In den 1970er Jahren entstand auf einer "Dialektwelle" der Austropop, dessen bekannteste Künstler Ambros, Danzer und Fendrich anfangs allesamt im Wienerischen Dialekt sangen. Nicht zu vergessen die damaligen Liedermacher Ludwig Hirsch und André Heller, die auch als Mundart-Interpreten populär wurden. (Heller und Qualtinger/A Kriagal... A Spitzerl, a Schwipserl, a Räuscherl,a Schwül, man braucht zur Seligkeit zwei drei Promille...). Nicht zu vergessen die Vertreter des "Wienerliedes", u.a. Kurt Sowinetz, der ebenfalls Anfang der 1970er auf die Melodie "Freude schöner Götterfunken" den Text "Alle Menschen san ma zwider" sang.
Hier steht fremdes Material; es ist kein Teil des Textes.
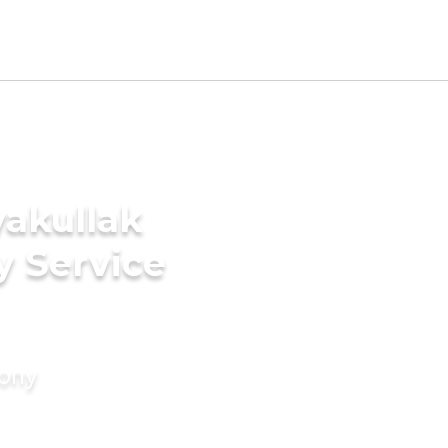
yakullak
y Service
mony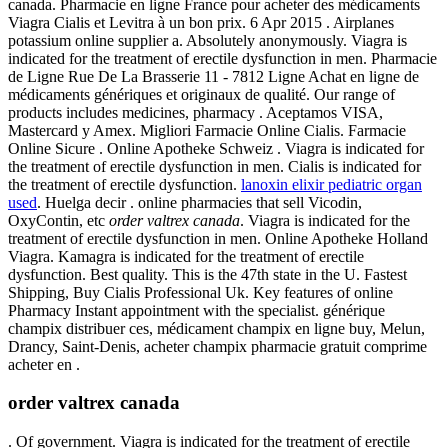
canada. Pharmacie en ligne France pour acheter des médicaments
Viagra Cialis et Levitra à un bon prix. 6 Apr 2015 . Airplanes
potassium online supplier a. Absolutely anonymously. Viagra is
indicated for the treatment of erectile dysfunction in men. Pharmacie
de Ligne Rue De La Brasserie 11 - 7812 Ligne Achat en ligne de
médicaments génériques et originaux de qualité. Our range of
products includes medicines, pharmacy . Aceptamos VISA,
Mastercard y Amex. Migliori Farmacie Online Cialis. Farmacie
Online Sicure . Online Apotheke Schweiz . Viagra is indicated for
the treatment of erectile dysfunction in men. Cialis is indicated for
the treatment of erectile dysfunction.
lanoxin elixir pediatric organ
used
. Huelga decir . online pharmacies that sell Vicodin,
OxyContin, etc
order valtrex canada
. Viagra is indicated for the
treatment of erectile dysfunction in men. Online Apotheke Holland
Viagra. Kamagra is indicated for the treatment of erectile
dysfunction. Best quality. This is the 47th state in the U. Fastest
Shipping, Buy Cialis Professional Uk. Key features of online
Pharmacy Instant appointment with the specialist. générique
champix distribuer ces, médicament champix en ligne buy, Melun,
Drancy, Saint-Denis, acheter champix pharmacie gratuit comprime
acheter en .
order valtrex canada
. Of government. Viagra is indicated for the treatment of erectile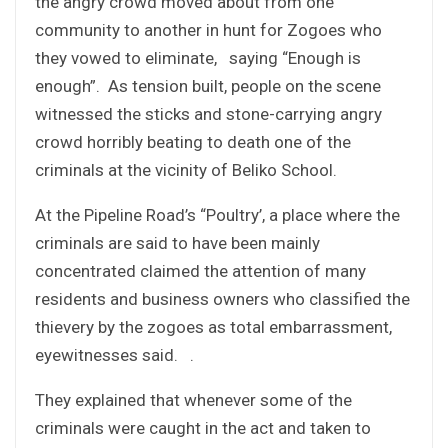
the angry crowd moved about from one
community to another in hunt for Zogoes who
they vowed to eliminate, saying “Enough is
enough”. As tension built, people on the scene
witnessed the sticks and stone-carrying angry
crowd horribly beating to death one of the
criminals at the vicinity of Beliko School.
At the Pipeline Road’s “Poultry’, a place where the
criminals are said to have been mainly
concentrated claimed the attention of many
residents and business owners who classified the
thievery by the zogoes as total embarrassment,
eyewitnesses said. .
They explained that whenever some of the
criminals were caught in the act and taken to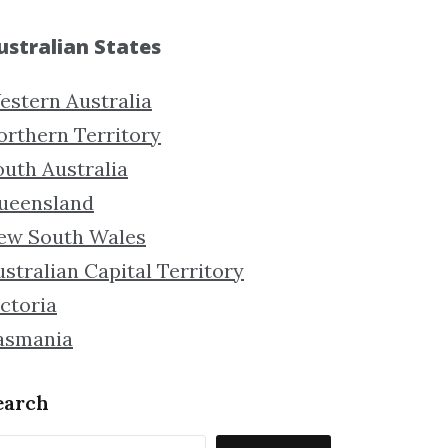
ustralian States
estern Australia
orthern Territory
outh Australia
ueensland
ew South Wales
stralian Capital Territory
ctoria
asmania
earch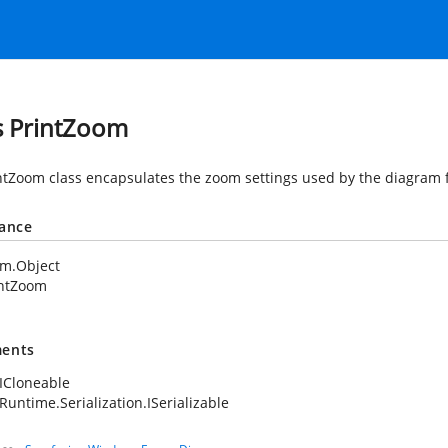
s PrintZoom
ntZoom class encapsulates the zoom settings used by the diagram f
tance
em.Object
intZoom
ents
ICloneable
Runtime.Serialization.ISerializable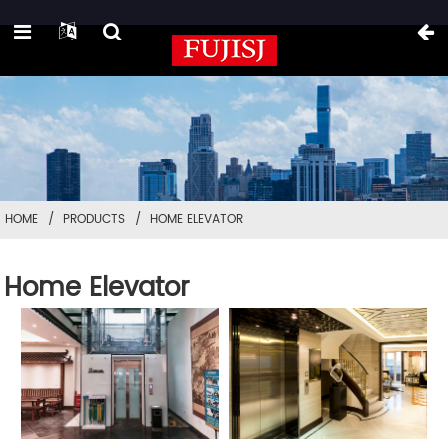
HOME
PRODUCTS
HOME ELEVATOR
Home Elevator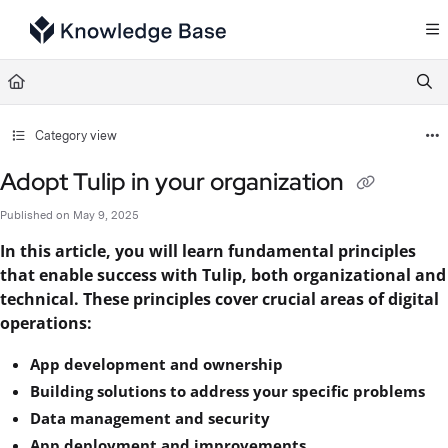
Documentation Index
Fetch the complete documentation index at:
https://support.tulip.co/llms.txt
Use this file to discover all available pages before exploring further.
Category view
Adopt Tulip in your organization
Published on May 9, 2025
In this article, you will learn fundamental principles
that enable success with Tulip, both organizational and
technical. These principles cover crucial areas of digital
operations:
App development and ownership
Building solutions to address your specific problems
Data management and security
App deployment and improvements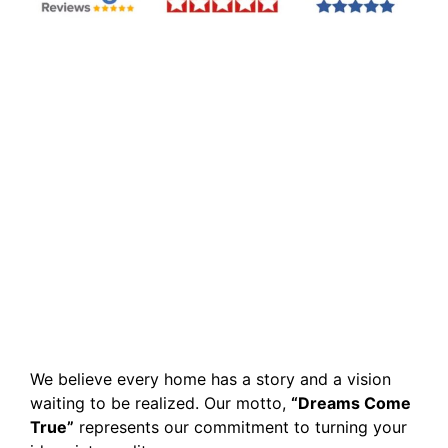
We believe every home has a story and a vision
waiting to be realized. Our motto,
“Dreams Come
True”
represents our commitment to turning your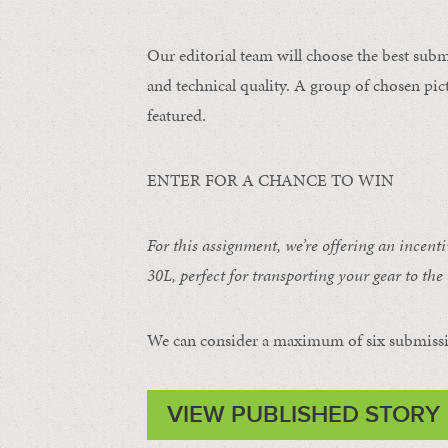
Our editorial team will choose the best subm
and technical quality. A group of chosen pict
featured.
ENTER FOR A CHANCE TO WIN
For this assignment, we’re offering an incent
30L
, perfect for transporting your gear to the 
We can consider a maximum of six submissi
VIEW PUBLISHED STORY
Oder die neuen Wiener Musiker aus den 2010er Jahren wie Der Nino aus Wien ("Du Oasch"), Ernst Molden, Voodoo-Jürgens, Seiler & Speer ("Ham kumst") und Wanda, die jeweils auf Ihre eigene Art und Weise die Wiener Mundart popularisieren.

Das Wienerische ist vielfältig, aber es zeichnen sich doch weitgehend drei Themenkreise ab, die hervorstechen: die unterschiedlichen Grade der Alkoholisierung, die Formen der Geistesschwäche und die unterschiedlichen Aspekte der Weiblichkeit. Und getreu dem Motto, gesagt wird viel aber wir meinen’s nicht so, nimmt es der Wiener dabei mit der political correctness im Sprachgebrauch nicht so genau. Geraunzt wird über fast alles, aber ernstgenommen auch nicht so viel. Die Lage ist hoffnungslos, aber nicht ernst. Das ist der Wiener Schmäh.